[Items from a dataset]
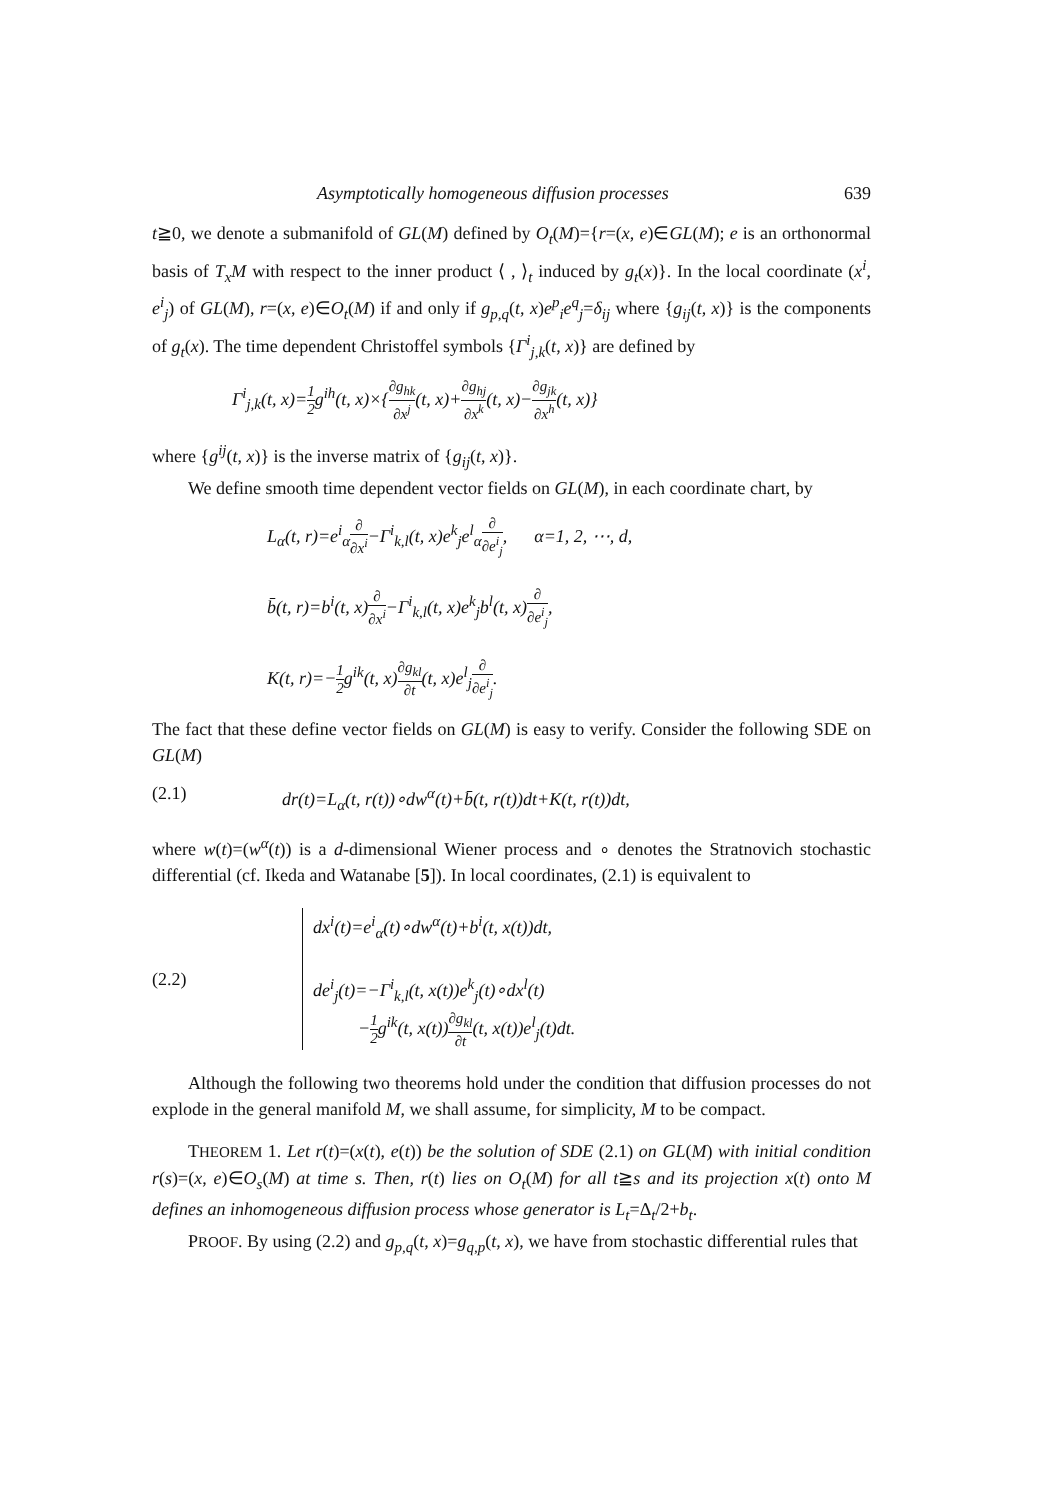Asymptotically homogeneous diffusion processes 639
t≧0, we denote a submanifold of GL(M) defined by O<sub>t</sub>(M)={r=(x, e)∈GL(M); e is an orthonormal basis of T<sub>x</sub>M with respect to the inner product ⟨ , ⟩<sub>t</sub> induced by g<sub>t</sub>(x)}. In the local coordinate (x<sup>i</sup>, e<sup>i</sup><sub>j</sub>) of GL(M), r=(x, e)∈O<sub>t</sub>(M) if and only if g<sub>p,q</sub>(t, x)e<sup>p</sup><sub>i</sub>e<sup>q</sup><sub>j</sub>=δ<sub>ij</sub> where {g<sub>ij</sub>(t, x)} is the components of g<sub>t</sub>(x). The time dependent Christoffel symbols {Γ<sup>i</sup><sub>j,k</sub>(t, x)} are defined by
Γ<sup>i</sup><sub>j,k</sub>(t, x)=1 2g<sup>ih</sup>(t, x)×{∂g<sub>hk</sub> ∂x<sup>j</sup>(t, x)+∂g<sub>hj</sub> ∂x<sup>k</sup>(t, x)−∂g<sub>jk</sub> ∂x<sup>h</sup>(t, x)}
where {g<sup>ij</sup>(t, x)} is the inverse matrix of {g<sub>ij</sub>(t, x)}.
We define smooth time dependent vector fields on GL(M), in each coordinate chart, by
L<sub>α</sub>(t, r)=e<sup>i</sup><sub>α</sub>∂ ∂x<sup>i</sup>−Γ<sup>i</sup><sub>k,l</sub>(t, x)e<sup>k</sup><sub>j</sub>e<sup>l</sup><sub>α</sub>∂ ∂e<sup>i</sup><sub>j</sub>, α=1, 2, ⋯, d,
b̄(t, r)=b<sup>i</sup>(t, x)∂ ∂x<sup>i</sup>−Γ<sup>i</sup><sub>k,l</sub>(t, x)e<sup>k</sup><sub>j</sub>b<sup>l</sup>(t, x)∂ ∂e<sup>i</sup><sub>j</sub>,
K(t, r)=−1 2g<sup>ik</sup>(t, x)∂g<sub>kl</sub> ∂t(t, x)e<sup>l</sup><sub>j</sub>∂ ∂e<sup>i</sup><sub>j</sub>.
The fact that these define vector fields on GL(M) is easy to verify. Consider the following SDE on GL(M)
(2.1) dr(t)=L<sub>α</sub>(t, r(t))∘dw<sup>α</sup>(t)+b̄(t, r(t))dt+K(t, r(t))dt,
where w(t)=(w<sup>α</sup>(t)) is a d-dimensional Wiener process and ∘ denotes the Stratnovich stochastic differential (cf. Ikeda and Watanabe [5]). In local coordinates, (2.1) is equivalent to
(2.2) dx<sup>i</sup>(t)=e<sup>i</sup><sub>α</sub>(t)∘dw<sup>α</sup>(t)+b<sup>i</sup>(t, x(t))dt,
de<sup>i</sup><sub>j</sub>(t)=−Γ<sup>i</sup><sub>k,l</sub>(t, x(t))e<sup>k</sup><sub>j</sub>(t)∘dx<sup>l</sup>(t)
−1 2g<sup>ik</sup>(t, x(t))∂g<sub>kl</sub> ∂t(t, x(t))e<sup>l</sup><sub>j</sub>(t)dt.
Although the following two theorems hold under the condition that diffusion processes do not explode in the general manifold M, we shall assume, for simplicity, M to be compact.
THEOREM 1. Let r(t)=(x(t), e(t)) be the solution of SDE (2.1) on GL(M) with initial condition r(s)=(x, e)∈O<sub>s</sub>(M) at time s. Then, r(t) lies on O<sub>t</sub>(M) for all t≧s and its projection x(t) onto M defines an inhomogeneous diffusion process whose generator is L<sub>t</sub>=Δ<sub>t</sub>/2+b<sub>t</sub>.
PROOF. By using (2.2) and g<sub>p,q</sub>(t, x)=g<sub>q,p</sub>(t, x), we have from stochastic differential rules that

▸ **WHAT YOU WILL DO**
Write out every line above exactly as it is, leaving out the pictures.

▸ **OUTPUT FOR THIS TASK**
Asymptotically homogeneous diffusion processes 639
t≧0, we denote a submanifold of GL(M) defined by O<sub>t</sub>(M)={r=(x, e)∈GL(M); e is an orthonormal basis of T<sub>x</sub>M with respect to the inner product ⟨ , ⟩<sub>t</sub> induced by g<sub>t</sub>(x)}. In the local coordinate (x<sup>i</sup>, e<sup>i</sup><sub>j</sub>) of GL(M), r=(x, e)∈O<sub>t</sub>(M) if and only if g<sub>p,q</sub>(t, x)e<sup>p</sup><sub>i</sub>e<sup>q</sup><sub>j</sub>=δ<sub>ij</sub> where {g<sub>ij</sub>(t, x)} is the components of g<sub>t</sub>(x). The time dependent Christoffel symbols {Γ<sup>i</sup><sub>j,k</sub>(t, x)} are defined by
Γ<sup>i</sup><sub>j,k</sub>(t, x)=1 2g<sup>ih</sup>(t, x)×{∂g<sub>hk</sub> ∂x<sup>j</sup>(t, x)+∂g<sub>hj</sub> ∂x<sup>k</sup>(t, x)−∂g<sub>jk</sub> ∂x<sup>h</sup>(t, x)}
where {g<sup>ij</sup>(t, x)} is the inverse matrix of {g<sub>ij</sub>(t, x)}.
We define smooth time dependent vector fields on GL(M), in each coordinate chart, by
L<sub>α</sub>(t, r)=e<sup>i</sup><sub>α</sub>∂ ∂x<sup>i</sup>−Γ<sup>i</sup><sub>k,l</sub>(t, x)e<sup>k</sup><sub>j</sub>e<sup>l</sup><sub>α</sub>∂ ∂e<sup>i</sup><sub>j</sub>, α=1, 2, ⋯, d,
b̄(t, r)=b<sup>i</sup>(t, x)∂ ∂x<sup>i</sup>−Γ<sup>i</sup><sub>k,l</sub>(t, x)e<sup>k</sup><sub>j</sub>b<sup>l</sup>(t, x)∂ ∂e<sup>i</sup><sub>j</sub>,
K(t, r)=−1 2g<sup>ik</sup>(t, x)∂g<sub>kl</sub> ∂t(t, x)e<sup>l</sup><sub>j</sub>∂ ∂e<sup>i</sup><sub>j</sub>.
The fact that these define vector fields on GL(M) is easy to verify. Consider the following SDE on GL(M)
(2.1) dr(t)=L<sub>α</sub>(t, r(t))∘dw<sup>α</sup>(t)+b̄(t, r(t))dt+K(t, r(t))dt,
where w(t)=(w<sup>α</sup>(t)) is a d-dimensional Wiener process and ∘ denotes the Stratnovich stochastic differential (cf. Ikeda and Watanabe [5]). In local coordinates, (2.1) is equivalent to
(2.2) dx<sup>i</sup>(t)=e<sup>i</sup><sub>α</sub>(t)∘dw<sup>α</sup>(t)+b<sup>i</sup>(t, x(t))dt,
de<sup>i</sup><sub>j</sub>(t)=−Γ<sup>i</sup><sub>k,l</sub>(t, x(t))e<sup>k</sup><sub>j</sub>(t)∘dx<sup>l</sup>(t)
−1 2g<sup>ik</sup>(t, x(t))∂g<sub>kl</sub> ∂t(t, x(t))e<sup>l</sup><sub>j</sub>(t)dt.
Although the following two theorems hold under the condition that diffusion processes do not explode in the general manifold M, we shall assume, for simplicity, M to be compact.
THEOREM 1. Let r(t)=(x(t), e(t)) be the solution of SDE (2.1) on GL(M) with initial condition r(s)=(x, e)∈O<sub>s</sub>(M) at time s. Then, r(t) lies on O<sub>t</sub>(M) for all t≧s and its projection x(t) onto M defines an inhomogeneous diffusion process whose generator is L<sub>t</sub>=Δ<sub>t</sub>/2+b<sub>t</sub>.
PROOF. By using (2.2) and g<sub>p,q</sub>(t, x)=g<sub>q,p</sub>(t, x), we have from stochastic differential rules that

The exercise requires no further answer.